Frühgeborene im Familienzimmer: Höhere Stillquote und niedrigeres Sepsis-Risiko

Laut mehrerer Studien hat ein Familienzimmer Vorteile gegenüber der Frühchenstation

Von Cornelia Scherpe
22. Januar 2019

Wird ein Kind als Frühchen entbunden, kommt es in den meisten Kliniken auf eine spezielle Station. Dort liegen alle Frühgeborenen in passenden Inkubatoren und können so intensiv betreut werden. Diese Frühchenstationen bringen jedoch auch Nachteile mit sich: Die Eltern können ihrem Neugeborenen nicht so nahe sein, wie sie es möchten. Das erschwert unter anderem das Stillen und kann die Mutter-Kind-Bindung nachhaltig stören.

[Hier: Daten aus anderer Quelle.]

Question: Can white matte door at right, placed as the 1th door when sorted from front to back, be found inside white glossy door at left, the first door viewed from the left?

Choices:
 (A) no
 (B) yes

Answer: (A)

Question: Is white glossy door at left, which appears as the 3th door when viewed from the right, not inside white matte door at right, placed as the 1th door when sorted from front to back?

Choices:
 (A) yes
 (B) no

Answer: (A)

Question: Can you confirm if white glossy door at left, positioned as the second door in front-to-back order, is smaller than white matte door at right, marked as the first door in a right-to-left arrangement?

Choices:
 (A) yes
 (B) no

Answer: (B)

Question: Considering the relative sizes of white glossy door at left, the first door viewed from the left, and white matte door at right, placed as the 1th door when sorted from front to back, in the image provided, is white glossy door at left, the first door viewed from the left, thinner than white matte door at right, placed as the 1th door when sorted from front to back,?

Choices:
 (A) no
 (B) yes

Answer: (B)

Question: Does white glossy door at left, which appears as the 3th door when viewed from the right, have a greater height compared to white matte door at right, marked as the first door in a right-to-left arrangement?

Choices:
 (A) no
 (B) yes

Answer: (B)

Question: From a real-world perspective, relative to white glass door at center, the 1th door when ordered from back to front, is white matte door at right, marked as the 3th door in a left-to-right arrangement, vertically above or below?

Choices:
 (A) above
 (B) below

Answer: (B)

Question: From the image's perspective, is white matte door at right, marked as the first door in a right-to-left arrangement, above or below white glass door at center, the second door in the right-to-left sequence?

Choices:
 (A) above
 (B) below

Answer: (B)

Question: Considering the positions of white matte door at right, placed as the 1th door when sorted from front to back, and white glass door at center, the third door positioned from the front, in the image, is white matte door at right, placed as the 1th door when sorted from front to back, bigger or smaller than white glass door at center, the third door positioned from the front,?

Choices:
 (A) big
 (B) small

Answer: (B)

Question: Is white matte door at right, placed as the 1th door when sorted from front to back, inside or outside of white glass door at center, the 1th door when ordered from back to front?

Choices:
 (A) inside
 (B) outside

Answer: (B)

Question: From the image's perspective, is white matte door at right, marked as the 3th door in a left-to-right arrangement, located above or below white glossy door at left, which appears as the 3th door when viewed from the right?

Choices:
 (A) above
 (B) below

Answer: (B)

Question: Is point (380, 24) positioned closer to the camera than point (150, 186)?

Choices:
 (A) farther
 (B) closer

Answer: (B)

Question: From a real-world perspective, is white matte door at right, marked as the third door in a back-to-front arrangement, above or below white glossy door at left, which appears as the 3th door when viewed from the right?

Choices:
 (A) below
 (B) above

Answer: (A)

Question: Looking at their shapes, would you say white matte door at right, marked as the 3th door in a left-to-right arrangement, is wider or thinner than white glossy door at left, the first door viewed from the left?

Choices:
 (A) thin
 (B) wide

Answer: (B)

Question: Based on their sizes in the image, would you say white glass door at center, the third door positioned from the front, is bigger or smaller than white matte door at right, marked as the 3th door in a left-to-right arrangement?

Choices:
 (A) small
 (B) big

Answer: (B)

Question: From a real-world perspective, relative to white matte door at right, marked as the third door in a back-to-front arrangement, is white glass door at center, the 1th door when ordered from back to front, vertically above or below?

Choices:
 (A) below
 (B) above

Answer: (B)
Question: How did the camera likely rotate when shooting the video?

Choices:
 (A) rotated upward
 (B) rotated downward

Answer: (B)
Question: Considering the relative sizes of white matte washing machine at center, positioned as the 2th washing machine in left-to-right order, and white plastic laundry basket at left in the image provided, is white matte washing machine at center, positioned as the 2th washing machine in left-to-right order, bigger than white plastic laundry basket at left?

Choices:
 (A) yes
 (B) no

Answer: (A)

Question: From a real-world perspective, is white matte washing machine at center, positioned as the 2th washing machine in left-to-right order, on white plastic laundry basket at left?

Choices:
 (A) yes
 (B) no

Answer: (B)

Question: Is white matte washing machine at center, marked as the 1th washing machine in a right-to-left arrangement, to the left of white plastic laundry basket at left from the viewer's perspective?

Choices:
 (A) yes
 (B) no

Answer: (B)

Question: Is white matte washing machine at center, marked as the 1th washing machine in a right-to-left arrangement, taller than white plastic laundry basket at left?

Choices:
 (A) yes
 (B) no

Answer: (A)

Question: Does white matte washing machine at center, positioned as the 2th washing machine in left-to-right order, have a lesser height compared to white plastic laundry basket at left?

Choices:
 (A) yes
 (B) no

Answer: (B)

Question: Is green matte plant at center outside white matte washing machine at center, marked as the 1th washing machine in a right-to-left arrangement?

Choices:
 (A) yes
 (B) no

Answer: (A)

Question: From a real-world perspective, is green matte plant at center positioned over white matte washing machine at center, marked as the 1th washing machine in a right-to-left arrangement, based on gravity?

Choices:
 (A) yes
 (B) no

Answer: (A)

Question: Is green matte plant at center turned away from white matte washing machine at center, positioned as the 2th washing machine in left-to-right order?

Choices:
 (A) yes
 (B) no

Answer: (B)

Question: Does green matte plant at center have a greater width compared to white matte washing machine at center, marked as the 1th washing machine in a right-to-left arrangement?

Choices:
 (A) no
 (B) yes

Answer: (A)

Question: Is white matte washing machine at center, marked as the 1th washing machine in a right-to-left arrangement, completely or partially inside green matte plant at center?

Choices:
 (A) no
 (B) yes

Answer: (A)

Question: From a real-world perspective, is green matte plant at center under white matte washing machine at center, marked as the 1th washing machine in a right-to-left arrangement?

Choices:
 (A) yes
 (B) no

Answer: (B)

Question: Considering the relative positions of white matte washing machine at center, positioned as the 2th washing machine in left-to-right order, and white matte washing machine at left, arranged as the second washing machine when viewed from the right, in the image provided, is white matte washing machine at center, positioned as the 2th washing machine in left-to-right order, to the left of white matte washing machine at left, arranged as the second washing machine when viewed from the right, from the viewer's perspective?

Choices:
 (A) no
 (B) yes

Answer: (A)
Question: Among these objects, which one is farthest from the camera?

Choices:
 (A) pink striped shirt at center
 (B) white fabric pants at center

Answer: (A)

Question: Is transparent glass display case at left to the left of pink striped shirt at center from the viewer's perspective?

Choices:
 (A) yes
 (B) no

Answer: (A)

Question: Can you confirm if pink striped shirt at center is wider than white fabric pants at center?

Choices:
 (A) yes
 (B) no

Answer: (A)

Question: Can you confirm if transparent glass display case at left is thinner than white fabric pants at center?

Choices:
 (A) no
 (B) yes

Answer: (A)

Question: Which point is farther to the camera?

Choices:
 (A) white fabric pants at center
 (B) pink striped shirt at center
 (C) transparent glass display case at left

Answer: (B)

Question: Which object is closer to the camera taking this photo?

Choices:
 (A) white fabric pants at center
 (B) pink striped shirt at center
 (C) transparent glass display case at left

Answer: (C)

In den letzten Jahren haben daher viele Krankenhäuser umgedacht und bieten das Konzept "entwick­lungs­fördernde familienzentrierte individuelle Betreuung". Was umständlich klingt, beschreibt den Ansatz, auch Frühchen in Familienzimmern zu pflegen. So können die Eltern während des Klinikaufenthaltes permanent beim Kind sein. Eine aktuelle Studie hat betrachtet, welche Unterschiede durch diese Betreuung messbar werden.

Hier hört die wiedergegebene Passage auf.